Fighting City Hall is never easy, but Elkridge residents are getting high marks for their quick ability to organize to try to fend off a possible site for a major rail cargo transfer facility in their community.
There is a lot at stake on both sides in a decision that puts a community's view of its future welfare in the context of a major economic project, backed by the O'Malley administration and CSX railroad, that could determine the future of Maryland's chief port.
The widening of the Panama Canal will allow ever-larger container ships from Asia to reach the East Coast, and officials with the port of Baltimore want to be able to cash in. To do that, CSX must be able to double-stack 40-foot-long steel cargo containers on rail cars headed to the Midwest, but Baltimore's antiquated Howard Street Tunnel isn't big enough to accommodate such traffic.
That's the background for a plan to build a $150 million transfer station south of the tunnel that would allow containers brought from the port either by rail or truck to be lifted and stacked two-high by huge magnetic cranes. The site must be rectangular, at least 70 acres, and have highway access. Four locations are being considered
Although the outcome for Elkridge is far from clear, the Greater Elkridge Community Association's campaign to rally both the community and elected officials to their side could serve as a model for what an organized group of residents can do in two months, even against big corporate money and politically powerful opponents.

Dataset entries
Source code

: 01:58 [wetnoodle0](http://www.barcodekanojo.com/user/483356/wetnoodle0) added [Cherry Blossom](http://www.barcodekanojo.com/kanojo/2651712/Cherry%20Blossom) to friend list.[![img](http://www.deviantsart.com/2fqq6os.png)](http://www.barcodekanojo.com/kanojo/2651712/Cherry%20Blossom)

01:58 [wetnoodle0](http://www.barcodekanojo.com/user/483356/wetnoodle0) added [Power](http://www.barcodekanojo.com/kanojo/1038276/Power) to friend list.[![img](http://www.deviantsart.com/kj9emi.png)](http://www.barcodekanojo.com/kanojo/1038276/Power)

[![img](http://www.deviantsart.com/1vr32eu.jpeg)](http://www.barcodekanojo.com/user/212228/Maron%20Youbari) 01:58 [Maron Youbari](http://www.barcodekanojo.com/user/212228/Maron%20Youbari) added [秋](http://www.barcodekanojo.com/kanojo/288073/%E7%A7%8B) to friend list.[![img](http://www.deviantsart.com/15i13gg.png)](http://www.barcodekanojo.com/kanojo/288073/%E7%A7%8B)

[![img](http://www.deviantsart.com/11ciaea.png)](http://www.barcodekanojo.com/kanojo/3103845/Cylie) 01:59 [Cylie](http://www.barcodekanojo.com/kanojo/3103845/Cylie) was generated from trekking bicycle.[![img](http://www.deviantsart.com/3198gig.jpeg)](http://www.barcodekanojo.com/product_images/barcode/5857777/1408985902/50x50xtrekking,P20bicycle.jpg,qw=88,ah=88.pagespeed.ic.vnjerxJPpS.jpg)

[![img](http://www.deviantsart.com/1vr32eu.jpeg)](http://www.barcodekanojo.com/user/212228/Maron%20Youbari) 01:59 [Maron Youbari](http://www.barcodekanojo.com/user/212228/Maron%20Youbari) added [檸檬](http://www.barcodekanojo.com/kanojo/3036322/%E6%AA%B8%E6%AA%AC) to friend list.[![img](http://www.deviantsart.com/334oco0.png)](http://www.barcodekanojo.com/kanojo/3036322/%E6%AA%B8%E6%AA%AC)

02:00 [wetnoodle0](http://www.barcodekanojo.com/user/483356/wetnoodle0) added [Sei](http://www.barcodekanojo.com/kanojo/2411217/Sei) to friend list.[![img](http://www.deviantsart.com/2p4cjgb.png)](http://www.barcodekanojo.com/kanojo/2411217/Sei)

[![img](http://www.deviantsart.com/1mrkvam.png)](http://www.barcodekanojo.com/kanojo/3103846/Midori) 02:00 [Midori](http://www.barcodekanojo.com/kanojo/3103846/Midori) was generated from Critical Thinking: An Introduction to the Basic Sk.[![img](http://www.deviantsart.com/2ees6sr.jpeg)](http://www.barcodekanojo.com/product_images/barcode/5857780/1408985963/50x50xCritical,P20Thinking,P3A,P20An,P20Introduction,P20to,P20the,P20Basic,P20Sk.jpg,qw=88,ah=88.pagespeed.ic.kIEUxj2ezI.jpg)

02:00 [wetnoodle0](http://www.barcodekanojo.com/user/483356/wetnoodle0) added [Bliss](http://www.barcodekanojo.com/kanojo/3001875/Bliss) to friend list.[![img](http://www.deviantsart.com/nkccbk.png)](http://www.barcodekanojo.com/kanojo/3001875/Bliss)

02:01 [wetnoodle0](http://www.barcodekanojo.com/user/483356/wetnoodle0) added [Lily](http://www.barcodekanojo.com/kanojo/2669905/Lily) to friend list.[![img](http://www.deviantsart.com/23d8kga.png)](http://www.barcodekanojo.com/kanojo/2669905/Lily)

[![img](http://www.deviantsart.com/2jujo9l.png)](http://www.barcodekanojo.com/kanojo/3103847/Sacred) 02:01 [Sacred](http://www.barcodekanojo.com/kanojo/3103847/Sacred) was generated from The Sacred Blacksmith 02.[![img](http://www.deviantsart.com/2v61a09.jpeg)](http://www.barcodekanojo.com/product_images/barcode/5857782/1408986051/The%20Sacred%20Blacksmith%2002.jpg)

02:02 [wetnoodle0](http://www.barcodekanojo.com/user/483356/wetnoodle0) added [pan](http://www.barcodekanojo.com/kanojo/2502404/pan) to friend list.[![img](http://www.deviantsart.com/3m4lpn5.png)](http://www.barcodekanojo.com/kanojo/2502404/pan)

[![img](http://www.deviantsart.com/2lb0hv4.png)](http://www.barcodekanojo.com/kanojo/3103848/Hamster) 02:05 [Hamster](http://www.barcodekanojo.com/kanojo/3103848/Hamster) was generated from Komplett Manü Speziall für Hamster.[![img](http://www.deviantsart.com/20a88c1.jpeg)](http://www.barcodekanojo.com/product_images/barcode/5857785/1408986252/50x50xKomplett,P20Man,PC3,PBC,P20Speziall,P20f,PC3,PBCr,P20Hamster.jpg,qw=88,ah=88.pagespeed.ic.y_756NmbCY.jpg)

→ **List of tasks**
1. State whether each of the following statements agrees with the text on the Elkridge rail transfer facility, answering yes or no and quoting the words of the text that decide it: (a) The planned transfer station would cost $150 million. (b) The site for the facility must cover at least 100 acres. (c) The Howard Street Tunnel can already handle double-stacked containers.
2. According to the text on the Elkridge rail transfer facility, which railroad backs the project along with the O'Malley administration?
3. Proceed with the text on the Elkridge rail transfer facility from the point where it ends.
The material is not required for the work at hand.

→ **Answers for the tasks**
1.
(a) Yes: "a $150 million transfer station"
(b) No: "at least 70 acres"
(c) No: "Baltimore's antiquated Howard Street Tunnel isn't big enough to accommodate such traffic"

2. CSX railroad.

3.
"I just know if enough people get together, you can move some of these things," said Howard Johnson, the association's president. "This is just wrong" from the community's perspective, he said, because of the potential for 24-hour-a-day noise, lights, idling diesel engines and hundreds of big trucks rumbling between Route 100 and the site.
Johnson said he quickly reached out to people beyond his group who live near the proposed site, along the main Camden rail line at Hanover and Race roads, once he heard about the project from Howard County Councilwoman Courtney Watson, an Ellicott City Democrat who works closely with his group.
Other potential sites include one next to the tracks north of Montevideo Road, also in Howard; one next to a state prison in Jessup, Anne Arundel County; and one between a business park and federally owned Department of Agriculture land in Beltsville, in Prince George's County. Watson quickly got county planners to determine that there are 365 homes sit within a quarter-mile of the Elkridge site, compared with 21 near the other Howard site and none near the Arundel site. A number of townhouses are near the Beltsville site, but Elkridge's reaction has by far been the largest and the loudest.
Johnson quickly arranged for someone to testify at a school board meeting on the facility's implications for plans to build a new elementary school on nearby Coca Cola Drive, and set up a committee of about a dozen people who did research, even traveling to Pennsylvania to record noise levels and video of a similar facility. Others created a Facebook page on the project, created protest signs and T-shirts, and sent out mass email to rally residents and local politicians for several well-attended community meetings. The school board has put off any decision on a badly needed new building until at least June, when the CSX list of sites might drop from four to two, state officials said.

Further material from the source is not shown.